• [PROVIDED TEXT]:
──────────────────────────────
Heru Setyawan

Personal information
- Full name: Heru Setyawan
- Date of birth: 10 March 1993 (age 33)
- Place of birth: Semarang, Indonesia
- Height: 1.80 m (5 ft 11 in)
- Position: Midfielder

Team information
- Current team: Persebi Boyolali
- Number: 31

Youth career
- 2014–2015: Persita Tangerang

Senior career*
- Years: Team / Apps / (Gls)
- 2015–2016: Kalteng Putra / 0 / (0)
- 2016–2017: Persita Tangerang / 33 / (4)
- 2018: Persis Solo / 12 / (0)
- 2018: Persita Tangerang / 9 / (0)
- 2019: PSIS Semarang / 13 / (1)
- 2020–2021: Persela Lamongan / 2 / (0)
- 2021: PSIM Yogyakarta / 2 / (0)
- 2022: Kalteng Putra / 3 / (0)
- 2023–2024: PSKC Cimahi / 16 / (0)
- 2025–: Persebi Boyolali / 11 / (1)

= Heru Setyawan =

Indonesian footballer

Heru Setyawan (born 10 March 1993) is an Indonesian professional footballer who plays as a midfielder for Liga 4 club Persebi Boyolali.

==Club career==
===PSIS Semarang===
In 2019, Heru Setyawan signed a contract with Indonesian Liga 1 club PSIS Semarang. He made his debut on 6 July 2019 in a match against Persela Lamongan. On 11 September 2019, Heru scored his first goal for PSIS against PSM Makassar in the 63rd minute at the Andi Mattalatta Stadium, Makassar.
──────────────────────────────
• [QUESTIONS TO ANSWER]:
A. Name every distinct club that appears in the senior career list of the Heru Setyawan article, each only once.
B. In the Heru Setyawan article, at which stadium did he score his first goal for PSIS?
C. Continue the Heru Setyawan article from its last sentence.
The entries after this point are separate from the Heru Setyawan article.
──────────────────────────────
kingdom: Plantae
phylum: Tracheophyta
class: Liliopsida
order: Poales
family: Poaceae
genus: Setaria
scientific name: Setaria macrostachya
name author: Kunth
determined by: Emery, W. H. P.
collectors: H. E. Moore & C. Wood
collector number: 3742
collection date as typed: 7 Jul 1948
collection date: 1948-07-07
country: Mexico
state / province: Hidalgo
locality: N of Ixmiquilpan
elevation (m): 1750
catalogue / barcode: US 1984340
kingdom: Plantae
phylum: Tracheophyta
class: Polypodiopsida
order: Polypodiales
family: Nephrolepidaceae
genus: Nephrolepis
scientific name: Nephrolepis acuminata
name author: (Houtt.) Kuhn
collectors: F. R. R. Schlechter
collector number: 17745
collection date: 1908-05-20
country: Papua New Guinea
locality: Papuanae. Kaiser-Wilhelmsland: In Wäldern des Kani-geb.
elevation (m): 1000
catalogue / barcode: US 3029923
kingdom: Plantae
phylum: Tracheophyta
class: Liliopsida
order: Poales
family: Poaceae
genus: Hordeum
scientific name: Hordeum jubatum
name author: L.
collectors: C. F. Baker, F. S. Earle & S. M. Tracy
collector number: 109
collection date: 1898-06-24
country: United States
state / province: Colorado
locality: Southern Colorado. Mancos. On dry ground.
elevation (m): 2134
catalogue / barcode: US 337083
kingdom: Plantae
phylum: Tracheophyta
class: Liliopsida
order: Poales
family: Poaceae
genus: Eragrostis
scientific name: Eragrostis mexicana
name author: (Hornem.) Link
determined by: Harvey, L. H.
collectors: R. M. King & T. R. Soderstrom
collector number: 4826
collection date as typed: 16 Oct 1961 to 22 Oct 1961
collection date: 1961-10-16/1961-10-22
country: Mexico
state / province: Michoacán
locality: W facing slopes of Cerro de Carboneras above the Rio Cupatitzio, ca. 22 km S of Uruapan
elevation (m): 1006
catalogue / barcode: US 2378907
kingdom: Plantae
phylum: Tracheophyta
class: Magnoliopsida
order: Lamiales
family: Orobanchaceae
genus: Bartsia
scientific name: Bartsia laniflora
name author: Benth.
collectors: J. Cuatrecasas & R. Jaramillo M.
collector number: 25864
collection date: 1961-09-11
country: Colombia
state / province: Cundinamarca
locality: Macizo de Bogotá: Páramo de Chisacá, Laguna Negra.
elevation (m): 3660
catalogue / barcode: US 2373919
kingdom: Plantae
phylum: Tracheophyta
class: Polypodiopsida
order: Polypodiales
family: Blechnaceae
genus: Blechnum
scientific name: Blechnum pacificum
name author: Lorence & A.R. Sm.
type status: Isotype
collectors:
──────────────────────────────
• [ANSWER SECTION]:
A. Kalteng Putra, Persita Tangerang, Persis Solo, PSIS Semarang, Persela Lamongan, PSIM Yogyakarta, PSKC Cimahi, Persebi Boyolali

B. The Andi Mattalatta Stadium in Makassar.

C.
===Persela Lamongan===
He was signed for Persela Lamongan to play in Liga 1 in the 2020 season. Heru made his league debut on 1 March 2020 in a match against Persib Bandung at the Si Jalak Harupat Stadium, Soreang. This season was suspended on 27 March 2020 due to the COVID-19 pandemic. The season was abandoned and was declared void on 20 January 2021.

===PSIM Yogyakarta===
In 2021, Heru Setyawan signed a contract with Indonesian Liga 2 club PSIM Yogyakarta. He made his league debut on 12 October in a 0–0 draw against Persis Solo at the Manahan Stadium, Surakarta.